Não falei do barulho dos carros dos moradores, visitantes e entregadores, nem de alarmes disparados de madrugada, nada. Crianças e cachorros, isso a gente aceita e ponto. Isso já está dentro do pacote de normalidades. Mas morar em frente a uma área de lazer, de cara para a mata, ou o que sobrou dela, e não ficar janela com janela com o vizinho, tinha seu preço. O gosto musical, eclético, por assim dizer, obrigava a escutar os mais variados gêneros que, conforme aumentava a quantidade etílica, também os decibéis acompanhavam. E pior, os convidados cantando junto, talvez achando mesmo que tinham o timbre de Freddie Mercury.


E de repente, tudo que no começo parecia lindo e maravilhoso perdeu a graça. Contudo, o barulho que mais me incomodou foi o da retroescavadeira. Um dia comentaram no grupo do condomínio sobre o dano ambiental que estava ocorrendo. E os moradores, proprietários de apartamentos, correram dizer que era o preço do progresso, que a obra iria valorizar ainda mais a região e forçar o município a abrir vias de acesso que até então estavam separadas na região.

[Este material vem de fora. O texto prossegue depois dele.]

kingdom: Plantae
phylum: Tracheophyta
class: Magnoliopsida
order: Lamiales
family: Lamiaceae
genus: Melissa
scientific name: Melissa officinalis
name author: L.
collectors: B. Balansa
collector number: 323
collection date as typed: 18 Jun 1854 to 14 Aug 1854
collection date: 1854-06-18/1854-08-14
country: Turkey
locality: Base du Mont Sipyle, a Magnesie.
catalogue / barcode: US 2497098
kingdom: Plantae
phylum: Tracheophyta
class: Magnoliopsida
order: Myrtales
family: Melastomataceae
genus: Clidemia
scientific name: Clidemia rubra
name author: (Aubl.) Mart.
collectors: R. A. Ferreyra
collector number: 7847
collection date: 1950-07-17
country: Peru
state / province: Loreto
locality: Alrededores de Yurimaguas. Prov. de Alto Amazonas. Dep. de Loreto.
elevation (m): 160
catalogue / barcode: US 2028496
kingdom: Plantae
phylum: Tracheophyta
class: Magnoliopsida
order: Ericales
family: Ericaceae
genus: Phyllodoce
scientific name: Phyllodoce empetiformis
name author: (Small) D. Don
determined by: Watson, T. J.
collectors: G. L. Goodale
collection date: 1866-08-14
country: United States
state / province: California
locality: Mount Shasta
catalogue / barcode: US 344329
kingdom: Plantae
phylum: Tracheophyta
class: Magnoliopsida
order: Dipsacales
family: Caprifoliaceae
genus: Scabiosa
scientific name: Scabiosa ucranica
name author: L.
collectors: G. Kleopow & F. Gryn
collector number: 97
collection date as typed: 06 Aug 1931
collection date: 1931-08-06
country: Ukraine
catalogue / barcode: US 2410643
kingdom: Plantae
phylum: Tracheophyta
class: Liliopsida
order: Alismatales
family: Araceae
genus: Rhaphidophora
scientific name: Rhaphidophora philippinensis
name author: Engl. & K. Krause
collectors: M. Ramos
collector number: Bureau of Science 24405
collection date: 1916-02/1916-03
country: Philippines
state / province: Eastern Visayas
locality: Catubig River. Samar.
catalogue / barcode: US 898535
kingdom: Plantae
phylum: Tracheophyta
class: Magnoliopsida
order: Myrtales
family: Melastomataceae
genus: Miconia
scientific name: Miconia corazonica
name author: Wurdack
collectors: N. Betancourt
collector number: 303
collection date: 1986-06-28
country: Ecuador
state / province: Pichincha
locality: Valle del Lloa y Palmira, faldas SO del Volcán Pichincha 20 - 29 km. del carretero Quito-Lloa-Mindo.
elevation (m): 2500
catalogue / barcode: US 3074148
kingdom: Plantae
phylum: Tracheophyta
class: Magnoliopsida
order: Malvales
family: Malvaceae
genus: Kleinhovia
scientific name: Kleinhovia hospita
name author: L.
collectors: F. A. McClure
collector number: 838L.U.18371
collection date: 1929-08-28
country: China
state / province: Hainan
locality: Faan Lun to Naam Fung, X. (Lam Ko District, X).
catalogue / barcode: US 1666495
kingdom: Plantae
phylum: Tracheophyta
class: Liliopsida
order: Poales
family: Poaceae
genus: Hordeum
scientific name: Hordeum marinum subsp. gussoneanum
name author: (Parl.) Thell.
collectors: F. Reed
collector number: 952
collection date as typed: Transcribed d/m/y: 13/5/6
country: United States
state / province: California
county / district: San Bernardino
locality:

Toda essa situação me fez refletir sobre o desconforto das pessoas com sensibilidade a ruídos, dos animais que se assustam e fogem desesperados por conta de disparos de bombas, tiros, entre outros. Ainda me faz pensar nas pessoas sem noção, que desconhecem a tecnologia fone de ouvido, que dividem os sons de seus celulares com todo o entorno, seja de uma conversa privada ou um vídeo estúpido que veio na corrente do zap.


Existem ainda aqueles celulares estridentes, com notificações, as chamadas que as pessoas fazem ou atendem em qualquer lugar. De minha parte, resolvi o problema deixando-o no silencioso o tempo todo. E quando aumento o volume para escutar o despertador, deixo no modo avião, cancelando qualquer outro barulho que vá atrapalhar meu sono.


Há todo um aparato jurídico que tenta controlar o nível de ruído oriundo de inúmeras situações, seja do escapamento de carros ou do som alto de festas. Mas no mundo ideal essa regulamentação deveria vir do indivíduo.


Desde o aluno que chega atrasado à sala de aula, não consegue erguer a cadeira, arrasta-a e incomoda todos, ao vizinho que insiste em dividir seu gosto musical com resto dos moradores. Ou o motorista que fica irritado e deixa ainda mais estressados os demais com a buzina no meio do engarrafamento. O ideal seria que as pessoas buscassem equilíbrio, todavia isso é gerar muita expectativa. Talvez a saída seja mesmo o fone de ouvido, que cancela ruídos.

Este texto é de responsabilidade do autor/da autora e não reflete necessariamente a opinião do H2FOZ.